[Start of Attachment]

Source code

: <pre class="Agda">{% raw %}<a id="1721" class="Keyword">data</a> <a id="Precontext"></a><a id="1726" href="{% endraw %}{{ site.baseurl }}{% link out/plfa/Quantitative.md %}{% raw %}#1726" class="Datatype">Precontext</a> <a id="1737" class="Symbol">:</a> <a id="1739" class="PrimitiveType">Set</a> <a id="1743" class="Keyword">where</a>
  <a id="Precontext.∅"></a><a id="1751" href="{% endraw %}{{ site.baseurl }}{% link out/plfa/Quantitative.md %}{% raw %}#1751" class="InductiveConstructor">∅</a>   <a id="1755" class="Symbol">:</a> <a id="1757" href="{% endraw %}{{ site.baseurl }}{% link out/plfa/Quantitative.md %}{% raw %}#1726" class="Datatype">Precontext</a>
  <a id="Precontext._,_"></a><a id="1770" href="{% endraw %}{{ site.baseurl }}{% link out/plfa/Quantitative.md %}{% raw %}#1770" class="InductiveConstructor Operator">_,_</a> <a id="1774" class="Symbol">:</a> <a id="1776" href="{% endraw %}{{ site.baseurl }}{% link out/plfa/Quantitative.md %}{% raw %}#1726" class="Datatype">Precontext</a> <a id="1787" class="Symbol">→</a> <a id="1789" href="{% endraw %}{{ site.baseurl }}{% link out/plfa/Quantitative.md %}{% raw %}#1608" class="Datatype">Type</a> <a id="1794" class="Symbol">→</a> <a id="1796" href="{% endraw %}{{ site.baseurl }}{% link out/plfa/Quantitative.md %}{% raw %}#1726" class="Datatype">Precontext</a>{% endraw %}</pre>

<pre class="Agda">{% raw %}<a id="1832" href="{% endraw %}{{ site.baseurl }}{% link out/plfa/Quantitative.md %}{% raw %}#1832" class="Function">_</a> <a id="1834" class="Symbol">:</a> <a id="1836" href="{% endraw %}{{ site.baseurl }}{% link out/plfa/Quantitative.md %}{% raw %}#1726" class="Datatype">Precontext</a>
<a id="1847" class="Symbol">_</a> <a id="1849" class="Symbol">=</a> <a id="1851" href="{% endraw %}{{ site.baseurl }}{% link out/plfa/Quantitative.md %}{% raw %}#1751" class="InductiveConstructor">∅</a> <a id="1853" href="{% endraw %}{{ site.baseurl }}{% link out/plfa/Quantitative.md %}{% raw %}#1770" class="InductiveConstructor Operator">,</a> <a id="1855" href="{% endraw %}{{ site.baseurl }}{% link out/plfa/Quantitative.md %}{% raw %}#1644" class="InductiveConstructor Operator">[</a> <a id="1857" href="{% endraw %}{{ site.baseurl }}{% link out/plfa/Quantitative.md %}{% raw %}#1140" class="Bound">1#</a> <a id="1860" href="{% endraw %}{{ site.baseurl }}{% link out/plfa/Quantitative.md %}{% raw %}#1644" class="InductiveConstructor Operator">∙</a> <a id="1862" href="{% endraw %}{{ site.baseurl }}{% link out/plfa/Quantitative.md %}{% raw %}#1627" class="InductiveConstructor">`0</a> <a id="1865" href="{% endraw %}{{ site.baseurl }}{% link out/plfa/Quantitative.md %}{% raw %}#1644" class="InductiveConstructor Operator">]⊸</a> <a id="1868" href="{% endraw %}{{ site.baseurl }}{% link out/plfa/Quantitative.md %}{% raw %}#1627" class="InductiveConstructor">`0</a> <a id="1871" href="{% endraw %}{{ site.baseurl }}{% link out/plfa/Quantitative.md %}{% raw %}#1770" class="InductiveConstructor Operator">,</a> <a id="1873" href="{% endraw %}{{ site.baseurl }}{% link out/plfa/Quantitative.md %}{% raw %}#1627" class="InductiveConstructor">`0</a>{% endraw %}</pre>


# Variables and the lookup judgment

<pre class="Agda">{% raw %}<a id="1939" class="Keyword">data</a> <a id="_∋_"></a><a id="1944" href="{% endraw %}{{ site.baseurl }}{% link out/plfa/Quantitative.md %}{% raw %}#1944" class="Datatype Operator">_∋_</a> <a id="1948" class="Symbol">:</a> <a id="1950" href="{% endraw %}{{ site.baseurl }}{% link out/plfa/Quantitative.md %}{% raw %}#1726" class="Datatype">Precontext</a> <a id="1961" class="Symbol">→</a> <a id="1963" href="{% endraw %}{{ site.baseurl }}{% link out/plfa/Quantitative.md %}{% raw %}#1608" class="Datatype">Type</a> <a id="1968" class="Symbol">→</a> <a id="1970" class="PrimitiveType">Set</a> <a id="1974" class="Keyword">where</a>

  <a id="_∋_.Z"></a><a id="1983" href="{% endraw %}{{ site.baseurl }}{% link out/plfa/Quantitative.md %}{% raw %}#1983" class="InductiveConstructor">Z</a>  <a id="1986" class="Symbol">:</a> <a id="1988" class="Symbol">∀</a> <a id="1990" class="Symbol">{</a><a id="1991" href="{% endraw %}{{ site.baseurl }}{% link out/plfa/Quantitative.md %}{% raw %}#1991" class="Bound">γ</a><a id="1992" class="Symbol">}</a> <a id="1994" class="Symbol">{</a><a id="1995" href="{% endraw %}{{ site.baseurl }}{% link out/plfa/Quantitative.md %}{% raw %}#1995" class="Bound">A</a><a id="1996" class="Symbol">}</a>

[End of Attachment]

--- PROBLEM TO SOLVE ---
List every line in the items above that contains the string "Keyword".

--- OUTPUT OF THE TASK ---
: <pre class="Agda">{% raw %}<a id="1721" class="Keyword">data</a> <a id="Precontext"></a><a id="1726" href="{% endraw %}{{ site.baseurl }}{% link out/plfa/Quantitative.md %}{% raw %}#1726" class="Datatype">Precontext</a> <a id="1737" class="Symbol">:</a> <a id="1739" class="PrimitiveType">Set</a> <a id="1743" class="Keyword">where</a>
<pre class="Agda">{% raw %}<a id="1939" class="Keyword">data</a> <a id="_∋_"></a><a id="1944" href="{% endraw %}{{ site.baseurl }}{% link out/plfa/Quantitative.md %}{% raw %}#1944" class="Datatype Operator">_∋_</a> <a id="1948" class="Symbol">:</a> <a id="1950" href="{% endraw %}{{ site.baseurl }}{% link out/plfa/Quantitative.md %}{% raw %}#1726" class="Datatype">Precontext</a> <a id="1961" class="Symbol">→</a> <a id="1963" href="{% endraw %}{{ site.baseurl }}{% link out/plfa/Quantitative.md %}{% raw %}#1608" class="Datatype">Type</a> <a id="1968" class="Symbol">→</a> <a id="1970" class="PrimitiveType">Set</a> <a id="1974" class="Keyword">where</a>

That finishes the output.